Crue au Népal : le point sur les voyagistes français avec Éric Balian
Une crue dévastatrice a frappé le Népal le 26 août, emportant sur son passage maisons, routes et ponts. L’Écho touristique fait le point ce matin avec Éric Balian, directeur général de Terres d’Aventure (groupe Voyageurs du Monde), qui est en contact avec de nombreux autres voyagistes français.
L’Écho touristique : Vous êtes en lien avec de nombreux voyagistes français depuis hier, en tant que membre de la commission sécurité du Seto*. Des clients étaient-ils sur place au moment de la crue meurtrière du 26 août et quelle est la situation ce matin pour Terres d’Aventure, les autres marques de Voyageurs du Monde et la profession ?

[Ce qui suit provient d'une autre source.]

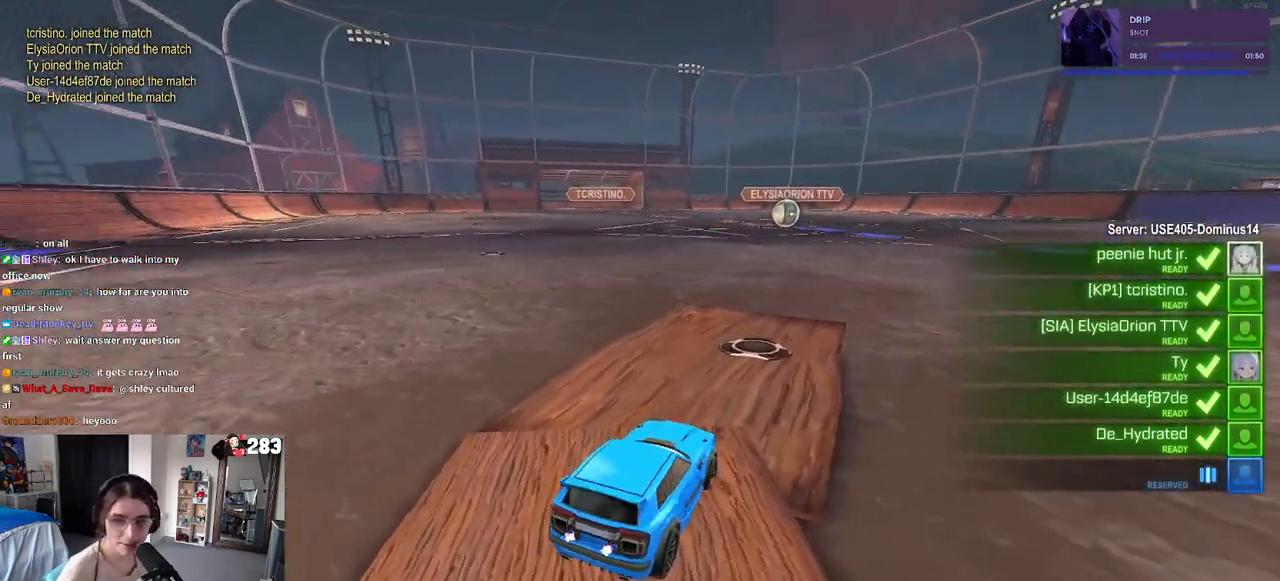
{"buttons": [], "left_stick": "center", "right_stick": "down-left", "events": [[100, "right_stick", "center"], [150, "right_stick", "down-left"], [400, "right_stick", "center"], [500, "right_stick", "down-left"]]}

Éric Balian : Je n’ai pas encore échangé avec tous les opérateurs. Mais d’après les informations recueillies à date, il n’y avait aucun client de tour-opérateurs français au Népal dans la région touchée, qu’ils soient spécialistes du tourisme d’aventure ou généralistes. Nous ne sommes pas du tout dans la haute saison pour les zones habituelles de trek, qui se déroule sur deux périodes : mars-avril, voire mai ; puis octobre-novembre, voire décembre.
Il est encore difficile d’estimer l’ampleur des dégâts, les informations restent parcellaires. Nous avons contacté nos guides et réceptifs népalais pour nous assurer qu’ils allaient bien. C’est le cas, nous sommes rassurés.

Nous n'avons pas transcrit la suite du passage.